Prompt: Give the listing again exactly, omitting its images.

Provided entries:
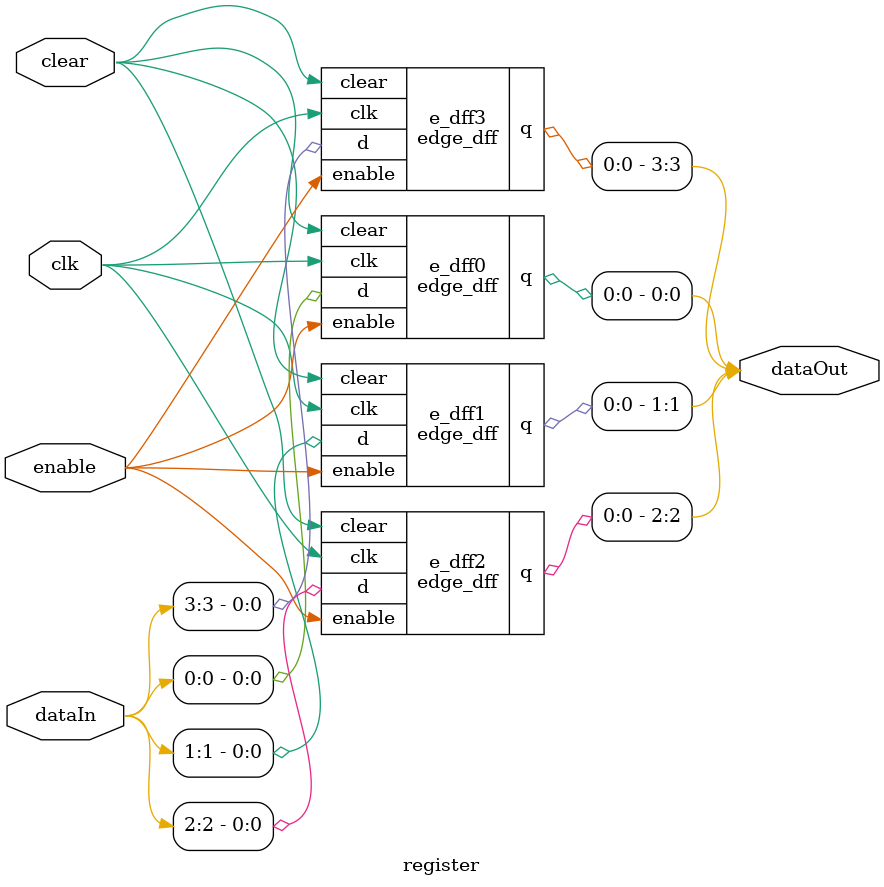
<source format=v>
module  edge_dff (
	output reg q,
	input d, clk, clear, enable
);
	always @(posedge clk or posedge clear)
		if (clear)
			q <= 0;
		else if (enable)
			q <= d;
endmodule 

// register 1x4;
module register (
	output [3:0] dataOut,
	input [3:0] dataIn,
	input enable, clk, clear
);
	edge_dff e_dff0 (dataOut[0], dataIn[0], clk, clear, enable);
	edge_dff e_dff1 (dataOut[1], dataIn[1], clk, clear, enable);
	edge_dff e_dff2 (dataOut[2], dataIn[2], clk, clear, enable);
	edge_dff e_dff3 (dataOut[3], dataIn[3], clk, clear, enable);
endmodule 

</source>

Task solution:
<source format=v>
module  edge_dff (
	output reg q,
	input d, clk, clear, enable
);
	always @(posedge clk or posedge clear)
		if (clear)
			q <= 0;
		else if (enable)
			q <= d;
endmodule 

// register 1x4;
module register (
	output [3:0] dataOut,
	input [3:0] dataIn,
	input enable, clk, clear
);
	edge_dff e_dff0 (dataOut[0], dataIn[0], clk, clear, enable);
	edge_dff e_dff1 (dataOut[1], dataIn[1], clk, clear, enable);
	edge_dff e_dff2 (dataOut[2], dataIn[2], clk, clear, enable);
	edge_dff e_dff3 (dataOut[3], dataIn[3], clk, clear, enable);
endmodule 

</source>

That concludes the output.